Das Beschwören eines allgegenwärtigen Islamismus bläst diesen jedoch leicht zum Popanz auf. Im Gegensatz zu den neunziger Jahren haben islamistische Bewegungen in den arabischen Ländern stark an Dynamik verloren, mit der schwindenden Legitimität der Islamischen Republik Iran ist es zudem nur eine Frage der Zeit, wann die Ideologie der »islamischen Revolution« an einem ihrer Geburtsorte in sich zusammenfällt.

Die zentrale Botschaft der Tunesier an die Menschen im Nahen Osten und im Mahgreb ist: Die Angst ist weg.

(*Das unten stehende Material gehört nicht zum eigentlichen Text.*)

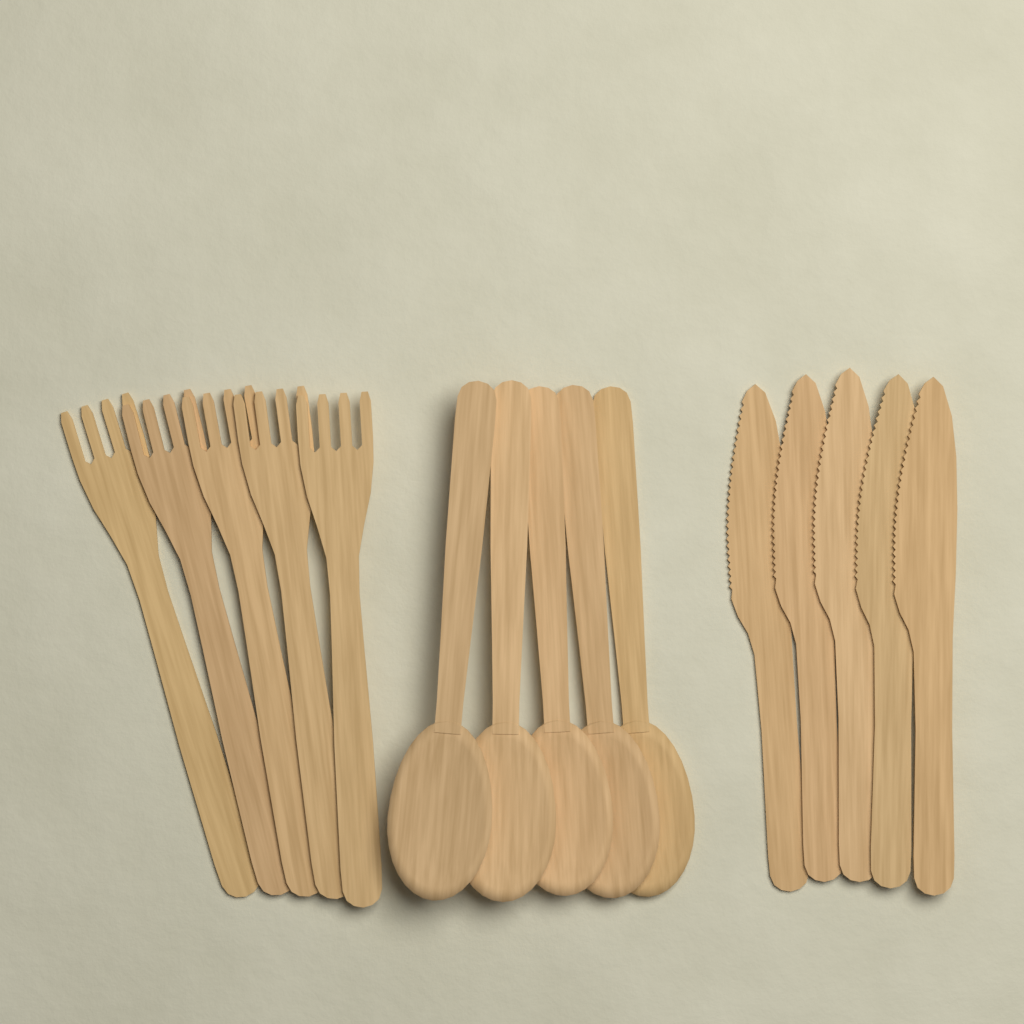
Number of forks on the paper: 5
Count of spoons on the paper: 5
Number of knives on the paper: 5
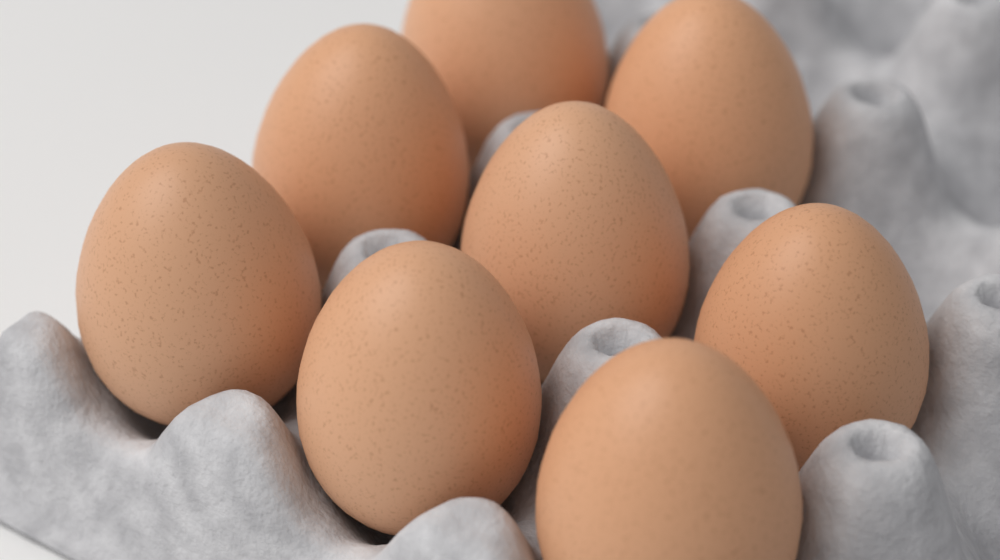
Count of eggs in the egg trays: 8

Es bedurfte gerade einmal dreieinhalb Wochen und von einem auf Geheimdiensten, gleichgeschalteten Medien und Folter fußenden Regime bleiben nur noch Trümmer. Bislang haben die Tunesier ihre Revolution ebenso unerwartet wie vorbildlich gemacht. Deshalb wäre das Gebot der Stunde, sie einfach ihren Weg weitergehen zu lassen.